Erst vor kurzem war bei einem unweit des havarierten Kraftwerks gefangenen Fisch ein Rekordwert radioaktiver Belastung festgestellt worden. Der Kraftwerksbetreiber habe bei dem Fisch 740.000 Becquerel Cäsium pro Kilogramm gemessen, meldete die japanische Nachrichtenagentur Kyodo. Der Wert entspricht dem 7.400-Fachen dessen, was die staatlichen Behörden als unbedenklich für den Konsum einstufen.

Der bisherige Rekord lag bei einer Cäsium-Belastung von 510.000 Becquerel je Kilo. Der Fisch wurde vor der Küste Fukushimas gefangen. Das Fischen dort unterliegt Beschränkungen.

Zu wenig Hilfe für Betroffene

Bei der Zerstörung des Atomkraftwerks hatte sich in drei Reaktoren eine Kernschmelze ereignet. Radioaktivität trat in die Luft, in den Boden und ins Meer aus und wurde auch in Lebensmitteln gefunden. Rund 160.000 Menschen mussten ihre Wohnungen verlassen. Zwar hat die schlimmste Atomkatastrophe seit Tschernobyl selbst kein einziges direktes Todesopfer gefordert. Die japanische Tageszeitung „Tokyo Shimbun“ wies jedoch unlängst auf der Titelseite ihre Leser darauf hin, dass als indirekte Folge der Atomkatastrophe bisher rund 800 Menschen wegen der langen Evakuierungsdauer und Stress gestorben seien.

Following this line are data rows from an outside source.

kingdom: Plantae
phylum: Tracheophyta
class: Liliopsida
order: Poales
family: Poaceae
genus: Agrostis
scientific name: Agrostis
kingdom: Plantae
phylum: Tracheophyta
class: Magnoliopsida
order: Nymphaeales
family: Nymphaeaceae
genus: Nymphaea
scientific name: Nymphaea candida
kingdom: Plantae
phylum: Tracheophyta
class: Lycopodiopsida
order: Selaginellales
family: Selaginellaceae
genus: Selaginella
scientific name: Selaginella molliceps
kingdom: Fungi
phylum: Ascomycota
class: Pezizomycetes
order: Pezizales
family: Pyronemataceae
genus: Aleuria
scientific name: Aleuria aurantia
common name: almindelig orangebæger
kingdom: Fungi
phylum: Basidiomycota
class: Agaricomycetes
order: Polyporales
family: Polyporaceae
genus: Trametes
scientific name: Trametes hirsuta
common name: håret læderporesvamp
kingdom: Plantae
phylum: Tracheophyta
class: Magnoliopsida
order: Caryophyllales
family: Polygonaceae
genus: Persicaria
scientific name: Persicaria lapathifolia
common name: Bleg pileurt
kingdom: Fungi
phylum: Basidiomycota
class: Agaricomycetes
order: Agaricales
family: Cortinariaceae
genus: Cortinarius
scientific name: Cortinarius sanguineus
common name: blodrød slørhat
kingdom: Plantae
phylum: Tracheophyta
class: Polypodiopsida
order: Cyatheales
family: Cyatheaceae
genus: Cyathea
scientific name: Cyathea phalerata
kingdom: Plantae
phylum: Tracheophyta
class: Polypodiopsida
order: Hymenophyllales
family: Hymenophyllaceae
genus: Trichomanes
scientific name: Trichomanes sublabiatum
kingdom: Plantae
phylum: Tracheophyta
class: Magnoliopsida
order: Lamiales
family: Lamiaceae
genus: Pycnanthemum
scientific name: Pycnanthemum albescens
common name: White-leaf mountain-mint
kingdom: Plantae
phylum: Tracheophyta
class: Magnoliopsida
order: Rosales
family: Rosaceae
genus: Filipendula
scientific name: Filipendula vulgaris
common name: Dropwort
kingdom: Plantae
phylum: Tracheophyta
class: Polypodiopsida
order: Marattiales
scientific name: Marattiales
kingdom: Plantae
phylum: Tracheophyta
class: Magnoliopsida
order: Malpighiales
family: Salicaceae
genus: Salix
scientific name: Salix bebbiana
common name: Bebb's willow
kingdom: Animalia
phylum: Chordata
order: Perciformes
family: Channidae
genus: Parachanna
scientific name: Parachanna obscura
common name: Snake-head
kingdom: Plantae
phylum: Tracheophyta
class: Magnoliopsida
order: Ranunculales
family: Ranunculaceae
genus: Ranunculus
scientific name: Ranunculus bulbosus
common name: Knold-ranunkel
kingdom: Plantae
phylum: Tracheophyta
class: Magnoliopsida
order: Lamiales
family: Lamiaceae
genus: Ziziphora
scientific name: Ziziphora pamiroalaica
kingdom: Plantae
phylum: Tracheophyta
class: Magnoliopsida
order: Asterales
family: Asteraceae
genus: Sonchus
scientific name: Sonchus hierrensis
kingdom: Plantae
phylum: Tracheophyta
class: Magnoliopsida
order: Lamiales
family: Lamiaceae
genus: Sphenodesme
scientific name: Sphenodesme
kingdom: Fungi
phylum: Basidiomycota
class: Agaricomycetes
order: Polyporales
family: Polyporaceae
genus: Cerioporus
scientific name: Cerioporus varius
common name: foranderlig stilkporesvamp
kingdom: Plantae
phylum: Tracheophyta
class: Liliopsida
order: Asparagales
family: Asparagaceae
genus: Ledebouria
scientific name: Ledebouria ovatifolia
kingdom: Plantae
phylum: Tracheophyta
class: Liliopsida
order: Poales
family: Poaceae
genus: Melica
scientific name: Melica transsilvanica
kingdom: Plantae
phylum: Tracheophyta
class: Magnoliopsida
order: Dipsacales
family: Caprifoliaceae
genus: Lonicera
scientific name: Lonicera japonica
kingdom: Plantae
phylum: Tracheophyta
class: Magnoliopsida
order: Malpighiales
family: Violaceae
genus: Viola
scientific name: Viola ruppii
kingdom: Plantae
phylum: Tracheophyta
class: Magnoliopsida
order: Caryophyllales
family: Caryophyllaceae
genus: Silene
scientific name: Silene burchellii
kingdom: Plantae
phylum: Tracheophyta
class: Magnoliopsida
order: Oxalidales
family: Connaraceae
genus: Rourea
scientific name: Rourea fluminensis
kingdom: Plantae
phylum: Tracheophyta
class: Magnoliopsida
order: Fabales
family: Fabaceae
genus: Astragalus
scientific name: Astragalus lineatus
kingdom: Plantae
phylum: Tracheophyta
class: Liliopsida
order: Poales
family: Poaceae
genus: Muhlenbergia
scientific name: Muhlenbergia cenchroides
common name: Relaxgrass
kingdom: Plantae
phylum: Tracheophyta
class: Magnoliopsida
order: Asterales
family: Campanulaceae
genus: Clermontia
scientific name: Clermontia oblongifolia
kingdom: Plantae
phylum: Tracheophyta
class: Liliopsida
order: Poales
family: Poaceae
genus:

Hilfskräfte in den betroffenen Regionen beklagen, dass nicht genug gegen das seelische Leid der Menschen getan werde. Viele der meist alten Menschen vereinsamten, weil sie mit niemandem sprechen könnten. Immer öfter ist vom „einsamen Tod“ die Rede. Die Opfer in den Containerhäusern, von denen viele früher Bauern und Fischer waren und jetzt nichts mehr zu tun haben, würden immer öfter krank, manche verfielen dem Alkohol.

Zehntausende Krebserkrankungen befürchtet

Kritiker werfen dem japanischen Staat und den Medien vor, die Folgen der Katastrophe noch immer herunterspielen zu wollen. Nach neuen Berechnungen der Medizinerorganisation Internationale Ärzte für die Verhütung des Atomkrieges (IPPNW) wird es allein durch die äußere Strahlenbelastung 40.000 bis 80.000 zusätzliche Krebsfälle in Japan geben. Außerdem erwarten die Wissenschaftler noch gut 37.000 zusätzliche Krebserkrankungen durch strahlenbelastete Nahrungsmittel.